Selon Vincent Doumeizel, conseiller océan auprès de l’Organisation des Nations unies, les algues sont dans le monde une ressource largement inexploitée, alors qu’elles ont le potentiel de révolutionner la nutrition humaine et animale et de contribuer à la restauration de la biodiversité marine.
L’accueil des touristes attirés par ces richesses est réalisé en bonne intelligence avec l’environnement. En 2009, l’association Cétamada a été créée à Sainte-Marie, elle œuvre pour la conservation de la mégafaune marine et de leurs habitats. En 2013, Cétamada a été mandatée par le ministère du Tourisme pour encadrer les activités d’observation en mer à Madagascar. Leur credo "observer sans déranger" est une réussite. Dans un pays aussi complexe, les chiffres parlent d’eux-mêmes : plus de 6 000 sorties baleines encadrées, 430 écovolontaires et guides locaux formés, 6730 enfants sensibilisés…
Sainte-Marie compte à ce jour une vingtaine d’hôtels. Beaucoup ont conscience de l’immense valeur de leur environnement et œuvrent à le préserver. Princesse Bora Lodge and Spa est par exemple partenaire de Cétamada. Un éco-guide y séjourne pendant toute la saison pour superviser les expéditions, collecter des données scientifiques et animer des conférences. Afin de diminuer la pression croissante sur les divers écosystèmes marins, l'hôtel collabore avec le centre de formation et de santé Anjaranay qui offre aux communautés côtières des alternatives à la pêche, en leur dispensant des formations en artisanat, agriculture et aquaculture.
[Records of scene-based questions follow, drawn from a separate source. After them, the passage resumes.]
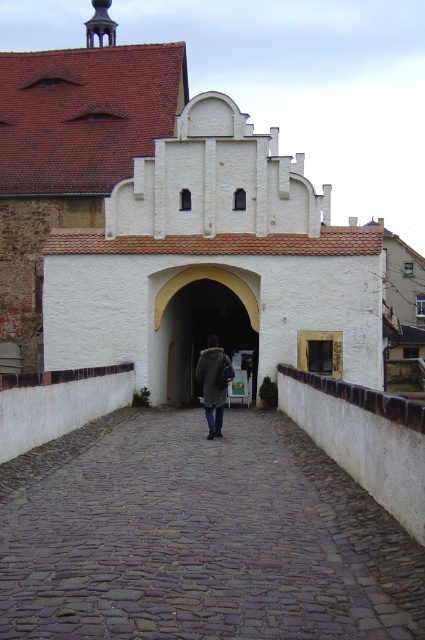
You are a tourist standing at the entrance of the historic stone structure. You see the cobblestone path at center and the smooth white archway at center. Which one is positioned higher from the ground?

The smooth white archway at center is positioned higher from the ground than the cobblestone path at center because the cobblestone path at center is located below it.

You are a visitor approaching the historic stone structure and notice both the smooth white archway at center and the dark gray wool coat at center. Which object is bigger in size?

The smooth white archway at center is larger in size compared to the dark gray wool coat at center.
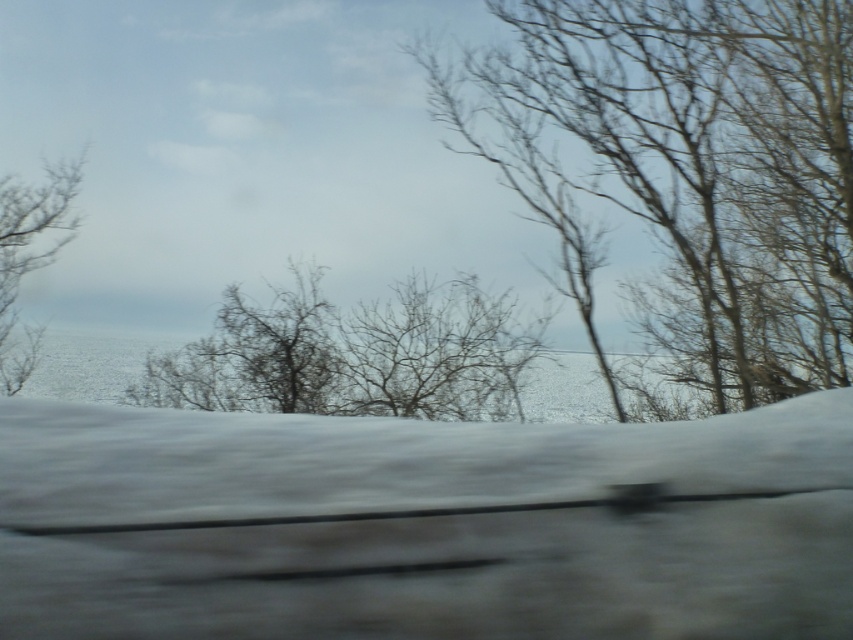
Question: Which point is closer to the camera?

Choices:
 (A) bare branches at right
 (B) bare branches at center
 (C) bare branches at left

Answer: (A)

Question: Which of the following is the farthest from the observer?

Choices:
 (A) bare branches at right
 (B) bare branches at center

Answer: (B)

Question: Does bare branches at right have a greater width compared to bare branches at center?

Choices:
 (A) yes
 (B) no

Answer: (A)

Question: Which point is farther from the camera taking this photo?

Choices:
 (A) (45, 211)
 (B) (612, 154)
 (C) (397, 320)

Answer: (C)

Question: Is bare branches at right in front of bare branches at left?

Choices:
 (A) yes
 (B) no

Answer: (A)

Question: From the image, what is the correct spatial relationship of bare branches at right in relation to bare branches at center?

Choices:
 (A) left
 (B) right

Answer: (B)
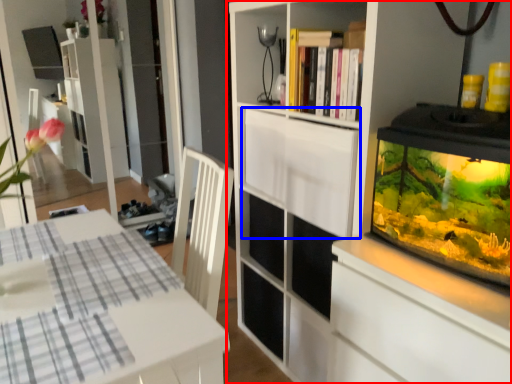
Question: Which object is closer to the camera taking this photo, cupboard (highlighted by a red box) or cabinetry (highlighted by a blue box)?

Choices:
 (A) cupboard
 (B) cabinetry

Answer: (A)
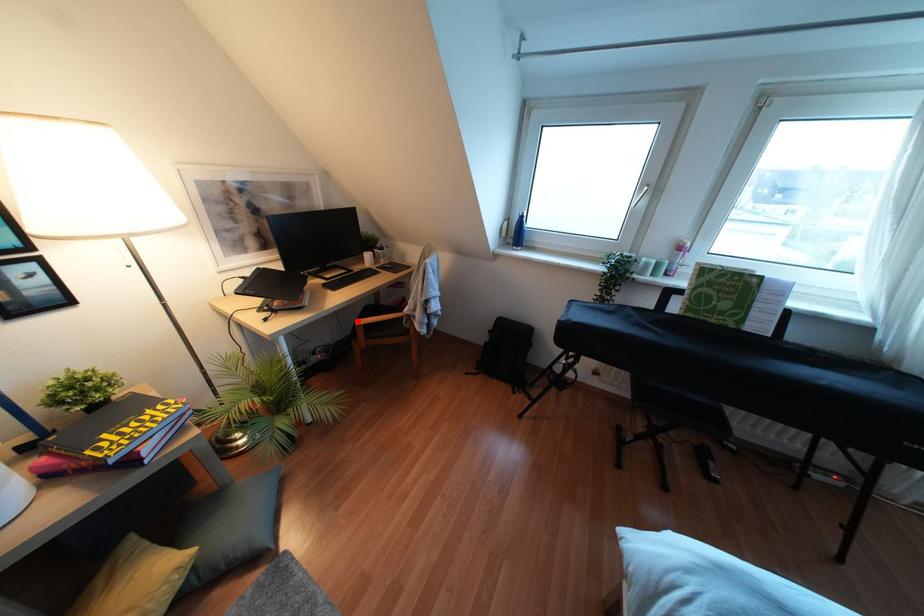
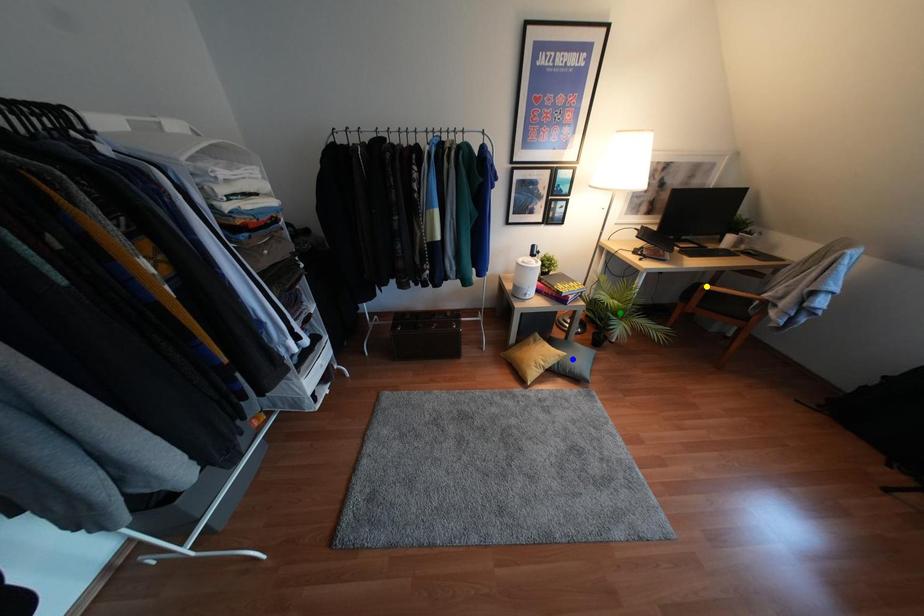
Question: I am providing you with two images of the same scene from different viewpoints. A red point is marked on the first image. You are given multiple points on the second image. Which mark in image 2 goes with the point in image 1?

Choices:
 (A) green point
 (B) blue point
 (C) yellow point

Answer: (C)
Natif de Sainte-Marie, François-Xavier Mayer est le PDG de Princesse Bora Lodge and Spa. Il rencontre des touristes venus du monde entier : "ils arrivent un peu par hasard et se disent “ça me rappelle une île des Caraïbes, de Polynésie ou de l’océan Indien, d’il y a 30 ans”… c’est unique de retrouver un endroit si paisible où il fait bon vivre avec une population accueillante et des sites préservés."
Cette richesse, c’est celle que l’on doit protéger pour un tourisme durable et qualitatif, c’est ce qui fera la différence si l’on arrive à maintenir l’authenticité. Sainte-Marie sera gagnante si on la préserve. Cela ne dépend que de nous. - François-Xavier Mayer
Cet avis semble partagé par les institutionnels, comme en témoigne Sandra Ramarolahy, la Directrice Générale du ministère du Tourisme : "pour Sainte-Marie, le ministère du Tourisme et de l'Artisanat souhaite un tourisme responsable et un développement durable. S’il y avait des projets d’investissement, ce sera nécessairement en accord avec l’environnement. Nous orienterons les potentiels investisseurs dans ce sens-là."
Gageons à ses côtés que les acteurs du tourisme continueront à préserver le patrimoine naturel et culturel de cette superbe île.